═════ Extracted records

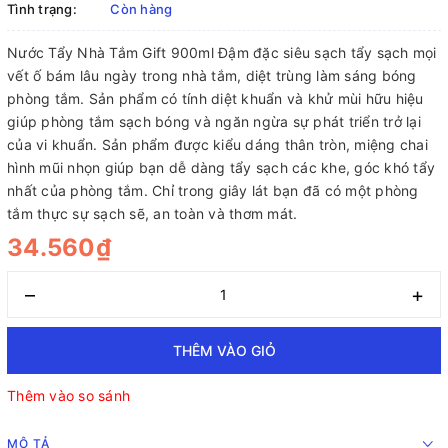
Tình trạng:
Còn hàng
Nước Tẩy Nhà Tắm Gift 900ml Đậm đặc siêu sạch tẩy sạch mọi
vết ố bám lâu ngày trong nhà tắm, diệt trùng làm sáng bóng
phòng tắm. Sản phẩm có tính diệt khuẩn và khử mùi hữu hiệu
giúp phòng tắm sạch bóng và ngăn ngừa sự phát triển trở lại
của vi khuẩn. Sản phẩm được kiểu dáng thân tròn, miệng chai
hình mũi nhọn giúp bạn dễ dàng tẩy sạch các khe, góc khó tẩy
nhất của phòng tắm. Chỉ trong giây lát bạn đã có một phòng
tắm thực sự sạch sẽ, an toàn và thơm mát.
34.560₫
–
+
THÊM VÀO GIỎ
Thêm vào so sánh
MÔ TẢ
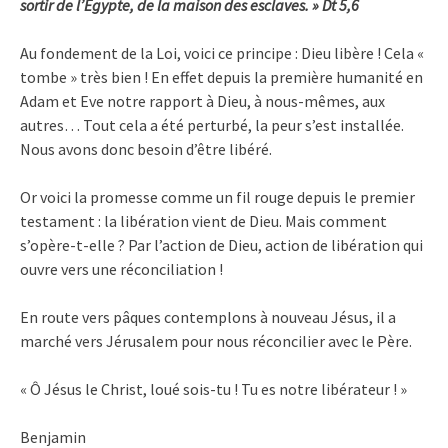
sortir de l’Egypte, de la maison des esclaves. » Dt 5,6
Au fondement de la Loi, voici ce principe : Dieu libère ! Cela «
tombe » très bien ! En effet depuis la première humanité en
Adam et Eve notre rapport à Dieu, à nous-mêmes, aux
autres… Tout cela a été perturbé, la peur s’est installée.
Nous avons donc besoin d’être libéré.
Or voici la promesse comme un fil rouge depuis le premier
testament : la libération vient de Dieu. Mais comment
s’opère-t-elle ? Par l’action de Dieu, action de libération qui
ouvre vers une réconciliation !
En route vers pâques contemplons à nouveau Jésus, il a
marché vers Jérusalem pour nous réconcilier avec le Père.
« Ô Jésus le Christ, loué sois-tu ! Tu es notre libérateur ! »
Benjamin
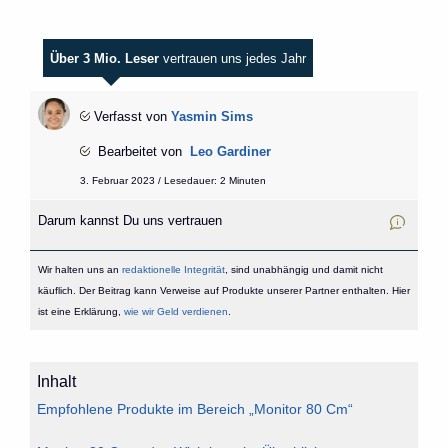
Über 3 Mio. Leser
vertrauen uns jedes Jahr
Verfasst von
Yasmin Sims
Bearbeitet von
Leo Gardiner
3. Februar 2023 / Lesedauer: 2 Minuten
Darum kannst Du uns vertrauen
Wir halten uns an
redaktionelle Integrität
, sind unabhängig und damit nicht
käuflich. Der Beitrag kann Verweise auf Produkte unserer Partner enthalten. Hier
ist eine Erklärung,
wie wir Geld verdienen
.
Inhalt
Empfohlene Produkte im Bereich „Monitor 80 Cm“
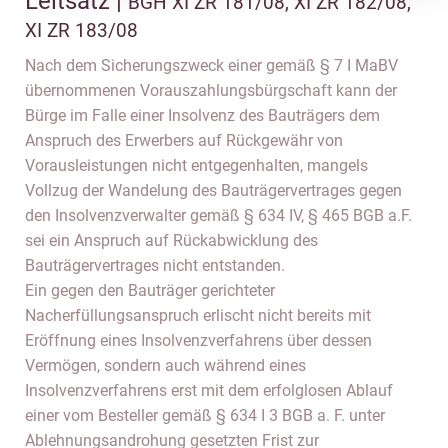
Leitsatz |
BGH XI ZR 181/08, XI ZR 182/08,
XI ZR 183/08
Nach dem Sicherungszweck einer gemäß § 7 I MaBV
übernommenen Vorauszahlungsbürgschaft kann der
Bürge im Falle einer Insolvenz des Bauträgers dem
Anspruch des Erwerbers auf Rückgewähr von
Vorausleistungen nicht entgegenhalten, mangels
Vollzug der Wandelung des Bauträgervertrages gegen
den Insolvenzverwalter gemäß § 634 IV, § 465 BGB a.F.
sei ein Anspruch auf Rückabwicklung des
Bauträgervertrages nicht entstanden.
Ein gegen den Bauträger gerichteter
Nacherfüllungsanspruch erlischt nicht bereits mit
Eröffnung eines Insolvenzverfahrens über dessen
Vermögen, sondern auch während eines
Insolvenzverfahrens erst mit dem erfolglosen Ablauf
einer vom Besteller gemäß § 634 I 3 BGB a. F. unter
Ablehnungsandrohung gesetzten Frist zur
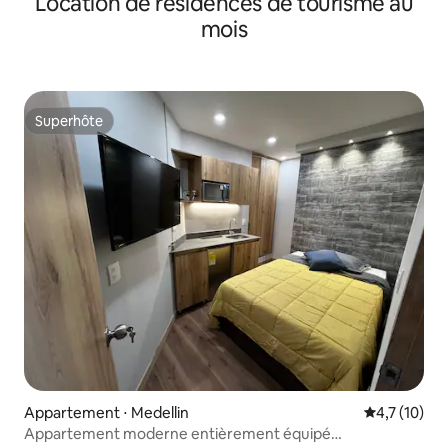
Location de résidences de tourisme au
mois
Superhôte
Superhôte
Appartement ⋅ Medellin
Évaluation m
4,7 (10)
Appartement moderne entièrement équipé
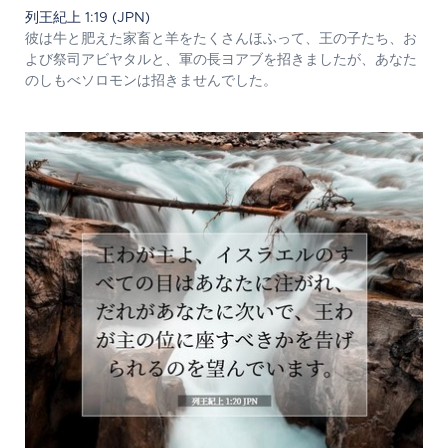
列王紀上 1:19 (JPN)
彼は牛と肥えた家畜と羊をたくさんほふって、王の子たち、お
よび祭司アビヤタルと、軍の長ヨアブを招きましたが、あなた
のしもべソロモンは招きませんでした。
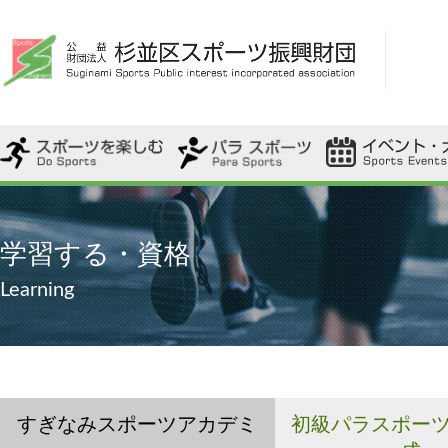
・歩こう会
・ファミリー駅伝
・杉並区内で開催
・杉並区スポーツ
・都大会
・スポ・レク協会
・ふれあいフェス
・わいわいスポーツ教室
・ユニバーサルタイム
・ふれあいスポ・レク体験会
・パラスポーツ用具貸出
・ポンダンス
・ポンダンス 踊ってみました
・ユニバーサルスポーツ
・スポーツ始めキャンペーン
・一般使用
・さざんかネットを活用しよう
・スポーツ観戦しよう
・その他スポーツを楽しむ教室
・スポーツフェスティバル
学習する・資格
Learning
すぎなみスポーツアカデミ
初級パラスポー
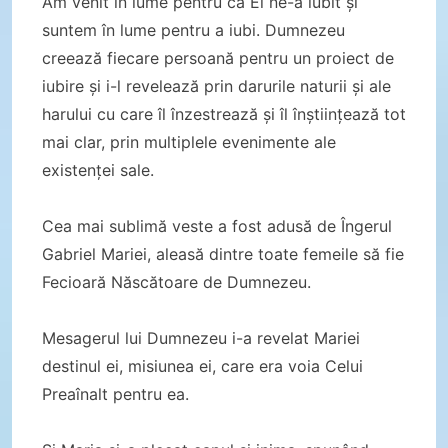
Am venit în lume pentru că El ne-a iubit și
suntem în lume pentru a iubi. Dumnezeu
creează fiecare persoană pentru un proiect de
iubire și i-l revelează prin darurile naturii și ale
harului cu care îl înzestrează și îl înștiințează tot
mai clar, prin multiplele evenimente ale
existenței sale.
Cea mai sublimă veste a fost adusă de Îngerul
Gabriel Mariei, aleasă dintre toate femeile să fie
Fecioară Născătoare de Dumnezeu.
Mesagerul lui Dumnezeu i-a revelat Mariei
destinul ei, misiunea ei, care era voia Celui
Preaînalt pentru ea.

══════════

▸ **About this exercise**:
Give back the full data exactly as it reads, but drop the pictures.

▸ **Response**:
Tình trạng:
Còn hàng
Nước Tẩy Nhà Tắm Gift 900ml Đậm đặc siêu sạch tẩy sạch mọi
vết ố bám lâu ngày trong nhà tắm, diệt trùng làm sáng bóng
phòng tắm. Sản phẩm có tính diệt khuẩn và khử mùi hữu hiệu
giúp phòng tắm sạch bóng và ngăn ngừa sự phát triển trở lại
của vi khuẩn. Sản phẩm được kiểu dáng thân tròn, miệng chai
hình mũi nhọn giúp bạn dễ dàng tẩy sạch các khe, góc khó tẩy
nhất của phòng tắm. Chỉ trong giây lát bạn đã có một phòng
tắm thực sự sạch sẽ, an toàn và thơm mát.
34.560₫
–
+
THÊM VÀO GIỎ
Thêm vào so sánh
MÔ TẢ
sortir de l’Egypte, de la maison des esclaves. » Dt 5,6
Au fondement de la Loi, voici ce principe : Dieu libère ! Cela «
tombe » très bien ! En effet depuis la première humanité en
Adam et Eve notre rapport à Dieu, à nous-mêmes, aux
autres… Tout cela a été perturbé, la peur s’est installée.
Nous avons donc besoin d’être libéré.
Or voici la promesse comme un fil rouge depuis le premier
testament : la libération vient de Dieu. Mais comment
s’opère-t-elle ? Par l’action de Dieu, action de libération qui
ouvre vers une réconciliation !
En route vers pâques contemplons à nouveau Jésus, il a
marché vers Jérusalem pour nous réconcilier avec le Père.
« Ô Jésus le Christ, loué sois-tu ! Tu es notre libérateur ! »
Benjamin
Über 3 Mio. Leser
vertrauen uns jedes Jahr
Verfasst von
Yasmin Sims
Bearbeitet von
Leo Gardiner
3. Februar 2023 / Lesedauer: 2 Minuten
Darum kannst Du uns vertrauen
Wir halten uns an
redaktionelle Integrität
, sind unabhängig und damit nicht
käuflich. Der Beitrag kann Verweise auf Produkte unserer Partner enthalten. Hier
ist eine Erklärung,
wie wir Geld verdienen
.
Inhalt
Empfohlene Produkte im Bereich „Monitor 80 Cm“
Leitsatz |
BGH XI ZR 181/08, XI ZR 182/08,
XI ZR 183/08
Nach dem Sicherungszweck einer gemäß § 7 I MaBV
übernommenen Vorauszahlungsbürgschaft kann der
Bürge im Falle einer Insolvenz des Bauträgers dem
Anspruch des Erwerbers auf Rückgewähr von
Vorausleistungen nicht entgegenhalten, mangels
Vollzug der Wandelung des Bauträgervertrages gegen
den Insolvenzverwalter gemäß § 634 IV, § 465 BGB a.F.
sei ein Anspruch auf Rückabwicklung des
Bauträgervertrages nicht entstanden.
Ein gegen den Bauträger gerichteter
Nacherfüllungsanspruch erlischt nicht bereits mit
Eröffnung eines Insolvenzverfahrens über dessen
Vermögen, sondern auch während eines
Insolvenzverfahrens erst mit dem erfolglosen Ablauf
einer vom Besteller gemäß § 634 I 3 BGB a. F. unter
Ablehnungsandrohung gesetzten Frist zur
Location de résidences de tourisme au
mois
Superhôte
Superhôte
Appartement ⋅ Medellin
Évaluation m
4,7 (10)
Appartement moderne entièrement équipé
列王紀上 1:19 (JPN)
彼は牛と肥えた家畜と羊をたくさんほふって、王の子たち、お
よび祭司アビヤタルと、軍の長ヨアブを招きましたが、あなた
のしもべソロモンは招きませんでした。
・歩こう会
・ファミリー駅伝
・杉並区内で開催
・杉並区スポーツ
・都大会
・スポ・レク協会
・ふれあいフェス
・わいわいスポーツ教室
・ユニバーサルタイム
・ふれあいスポ・レク体験会
・パラスポーツ用具貸出
・ポンダンス
・ポンダンス 踊ってみました
・ユニバーサルスポーツ
・スポーツ始めキャンペーン
・一般使用
・さざんかネットを活用しよう
・スポーツ観戦しよう
・その他スポーツを楽しむ教室
・スポーツフェスティバル
学習する・資格
Learning
すぎなみスポーツアカデミ
初級パラスポー
Am venit în lume pentru că El ne-a iubit și
suntem în lume pentru a iubi. Dumnezeu
creează fiecare persoană pentru un proiect de
iubire și i-l revelează prin darurile naturii și ale
harului cu care îl înzestrează și îl înștiințează tot
mai clar, prin multiplele evenimente ale
existenței sale.
Cea mai sublimă veste a fost adusă de Îngerul
Gabriel Mariei, aleasă dintre toate femeile să fie
Fecioară Născătoare de Dumnezeu.
Mesagerul lui Dumnezeu i-a revelat Mariei
destinul ei, misiunea ei, care era voia Celui
Preaînalt pentru ea.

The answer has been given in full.